Follow up of blood donors positive for antibodies to hepatitis C virus

BMJ 1994; 308 doi: (Published 12 March 1994) Cite this as: BMJ 1994;308:696
  1. K E Ryan,
  2. S MacLennan,
  3. J A J Barbara,
  4. P E Hewitt
  1. North London Blood Transfusion Centre, Colindale, London NW9 5BG
  1. Correspondence to: Dr Hewitt.
  • Accepted 21 December 1993

The hepatitis C virus has been identified as the main cause of post- transfusion hepatitis.1 Mandatory screening of blood donations for antibodies to hepatitis C virus was introduced by the National Blood Transfusion Service on 1 September 1991. Donors confirmed to be positive for antibodies to hepatitis C virus at the North London Blood Transfusion Centre are offered counselling by medical staff at the centre, who explain the relevance of the test results. They are then referred to their general practitioner.

Current evidence suggests that many of the asymptomatic donors positive for antibodies to hepatitis C virus are chronic carriers, in whom the virus replicates.2 Probably some asymptomatic donors will progress to clinically significant, and possibly severe, liver disease in the future. Follow up of the donor by the general practitioner or hospital clinic, or both, will be influenced by information and advice given as a result of the initial counselling. To date there has been no information on the effectiveness of the counselling procedure and the fate of donors after leaving the transfusion centre.
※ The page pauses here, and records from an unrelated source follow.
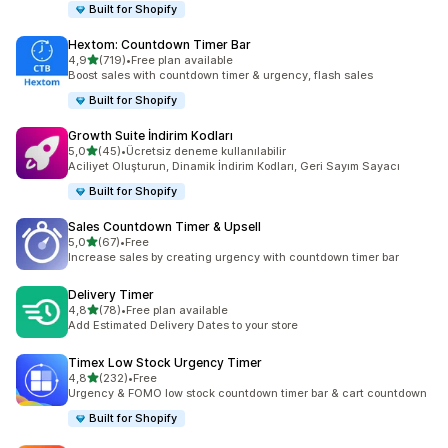
Built for Shopify
Hextom: Countdown Timer Bar
5 yıldız üzerinden
4,9
(719)
•
Free plan available
toplam 719 değerlendirme
Boost sales with countdown timer & urgency, flash sales
Built for Shopify
Growth Suite İndirim Kodları
5 yıldız üzerinden
5,0
(45)
•
Ücretsiz deneme kullanılabilir
toplam 45 değerlendirme
Aciliyet Oluşturun, Dinamik İndirim Kodları, Geri Sayım Sayacı
Built for Shopify
Sales Countdown Timer & Upsell
5 yıldız üzerinden
5,0
(67)
•
Free
toplam 67 değerlendirme
Increase sales by creating urgency with countdown timer bar
Delivery Timer
5 yıldız üzerinden
4,8
(78)
•
Free plan available
toplam 78 değerlendirme
Add Estimated Delivery Dates to your store
Timex Low Stock Urgency Timer
5 yıldız üzerinden
4,8
(232)
•
Free
toplam 232 değerlendirme
Urgency & FOMO low stock countdown timer bar & cart countdown
Built for Shopify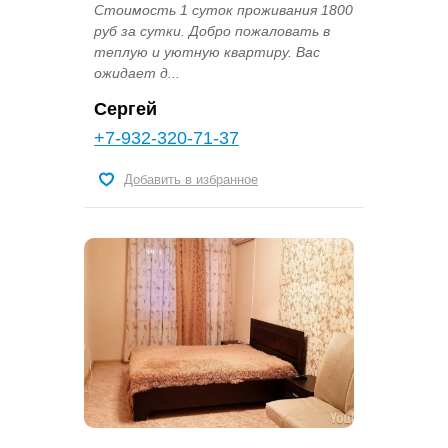
Стоимость 1 суток проживания 1800
руб за сутки. Добро пожаловать в
теплую и уютную квартиру. Вас
ожидает д...
Сергей
+7-932-320-71-37
Добавить в избранное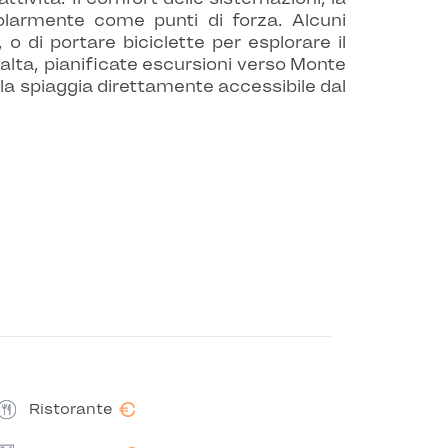
golarmente come punti di forza. Alcuni
 o di portare biciclette per esplorare il
 alta, pianificate escursioni verso Monte
la spiaggia direttamente accessibile dal
€
Ristorante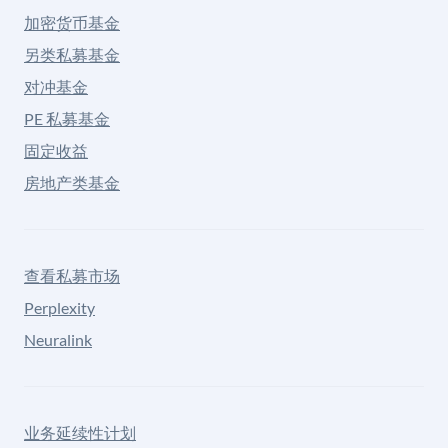
加密货币基金
另类私募基金
对冲基金
PE 私募基金
固定收益
房地产类基金
查看私募市场
Perplexity
Neuralink
业务延续性计划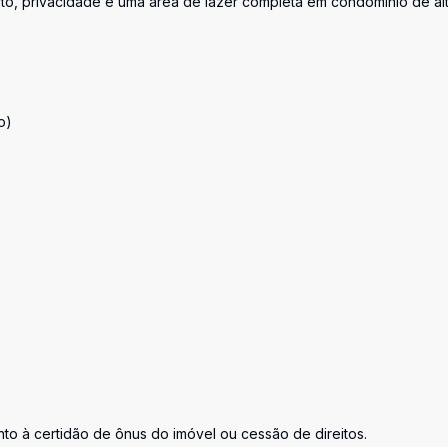
to, privacidade e uma área de lazer completa em condomínio de al
o)
nto à certidão de ônus do imóvel ou cessão de direitos.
We carried out a postal survey on the follow up arrangements for blood donors positive for antibodies to hepatitis C virus.
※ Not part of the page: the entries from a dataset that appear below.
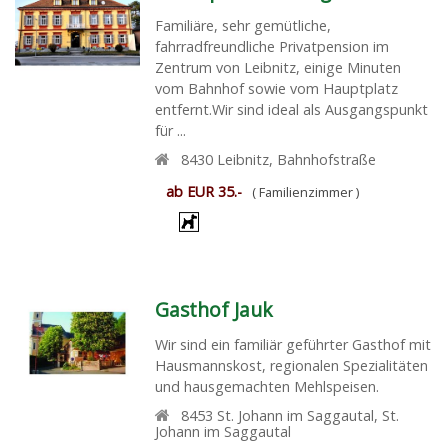
Familiäre, sehr gemütliche,
fahrradfreundliche Privatpension im
Zentrum von Leibnitz, einige Minuten
vom Bahnhof sowie vom Hauptplatz
entfernt.Wir sind ideal als Ausgangspunkt
für ...
8430
Leibnitz
,
Bahnhofstraße
ab EUR 35.-
( Familienzimmer )
Gasthof Jauk
Wir sind ein familiär geführter Gasthof mit
Hausmannskost, regionalen Spezialitäten
und hausgemachten Mehlspeisen.
8453
St. Johann im Saggautal
,
St.
Johann im Saggautal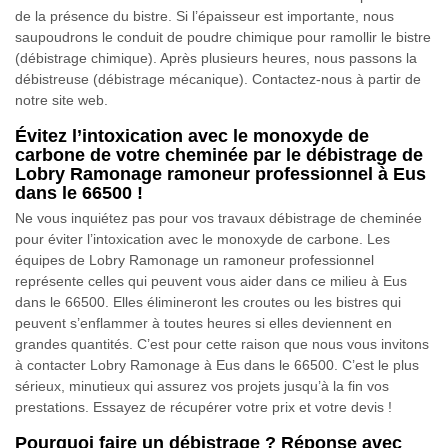
de la présence du bistre. Si l’épaisseur est importante, nous
saupoudrons le conduit de poudre chimique pour ramollir le bistre
(débistrage chimique). Après plusieurs heures, nous passons la
débistreuse (débistrage mécanique). Contactez-nous à partir de
notre site web.
Évitez l’intoxication avec le monoxyde de
carbone de votre cheminée par le débistrage de
Lobry Ramonage ramoneur professionnel à Eus
dans le 66500 !
Ne vous inquiétez pas pour vos travaux débistrage de cheminée
pour éviter l’intoxication avec le monoxyde de carbone. Les
équipes de Lobry Ramonage un ramoneur professionnel
représente celles qui peuvent vous aider dans ce milieu à Eus
dans le 66500. Elles élimineront les croutes ou les bistres qui
peuvent s’enflammer à toutes heures si elles deviennent en
grandes quantités. C’est pour cette raison que nous vous invitons
à contacter Lobry Ramonage à Eus dans le 66500. C’est le plus
sérieux, minutieux qui assurez vos projets jusqu’à la fin vos
prestations. Essayez de récupérer votre prix et votre devis !
Pourquoi faire un débistrage ? Réponse avec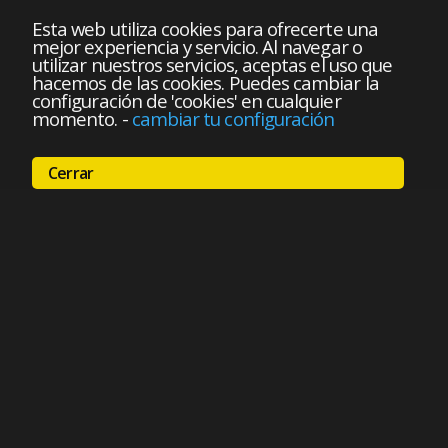
Esta web utiliza cookies para ofrecerte una
mejor experiencia y servicio. Al navegar o
utilizar nuestros servicios, aceptas el uso que
hacemos de las cookies. Puedes cambiar la
configuración de 'cookies' en cualquier
momento.
-
cambiar tu configuración
Cerrar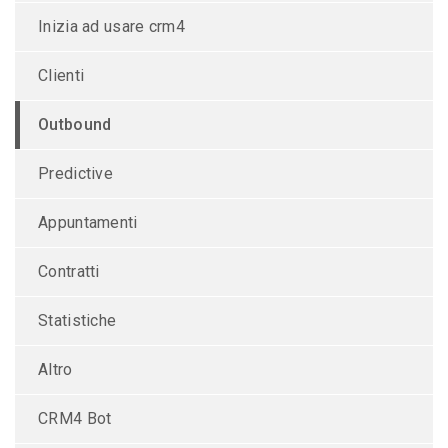
Inizia ad usare crm4
Clienti
Outbound
Predictive
Appuntamenti
Contratti
Statistiche
Altro
CRM4 Bot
Histological picture * Mild inflammatory change 2 * Chronic persistent hepatitis 1 * Chronic active hepatitis (mild) 1 * Results not available 2 Flow chart showing management of anti-HCV positive blood donors

Subjects, methods, and results

A postal questionnaire was sent to 83 of 107 blood donors positive for antibodies to hepatitis C virus who had been identified and counselled at the North London Blood Transfusion Centre until the end of June 1992. The remaining donors were excluded either because they had failed to attend for counselling (16 donors) or because they were uncontactable (eight donors). A questionnaire was then sent to the doctors of 80 of these donors (two donors withheld consent and in one case the general practitioner was unknown). Replies were received from 50 donors and 61 general practitioners (response rates 60% and 76% respectively). Taken together, the questionnaire responses gave information on 70 donors. Presentation of the donor to the general practitioner and subsequent management by the general practitioner are shown in the flow chart. The demographic details and possible sources of infection of these donors have been analysed separately.3

Most of the donors positive for antibodies to hepatitis C virus were referred for specialist opinion irrespective of whether their liver function was reported as abnormal by the transfusion centre. Of the 12 donors not referred, four either refused or failed to attend follow up appointments with the general practitioner and six had normal liver function values; lack of referral was in accordance with the centre's guidelines at the time. Liver biopsy was performed or pending in 11 cases. One donor had been considered for treatment with interferon alfa after the biopsy result.

The partners (all heterosexual) of 27 donors were tested. None of 14 male partners and one of 13 female partners was found to be infected, but details of possible shared risk factors for this partner were not available. Overall, general practitioners and donors indicated satisfaction with the counselling service at the transfusion centre. The main concerns expressed by donors were implications for sexual partners and for future offspring.


The positivity rate positive for antibodies to hepatitis C virus among first time donors at the North London Blood Transfusion Centre is one in 1400. Based on these figures, we should anticipate that 30 such asymptomatic subjects would be identified annually at the centre once the established donor panel had been screened.

This survey shows that, after counselling, 13 of 70 donors did not consult their general practitioner about their hepatitis C virus result. Of those who do, however, most are being referred to a specialist clinic and numbers are likely to increase given that the current advice from the centre to general practitioners is to refer all donors irrespective of liver function values. All donors seen at hospital will need long term surveillance and many will have liver biopsies. The implications of hospital follow up should be considered. The donor becomes a “patient,” subject to a burden of anxiety owing to the possibility of morbidity disclosed by screening for antibodies to hepatitis C virus and the inconvenience of regular hospital visits.4 The financial burden of repeated attendance and monitoring should also be borne in mind. Conversely, screening may offer donors a beneficial service in terms of the early detection of possible clinically significant liver disease that might be ameliorated by treatment. Both financial and psychosocial factors need to be taken into account when assessing the cost effectiveness of the screening of blood donations and in planning resources for long term follow up of people identified as anti-HCV positive.

We thank Mrs C Mooring and Mrs E Dukes for clerical support and Miss M Mobed for secretarial support.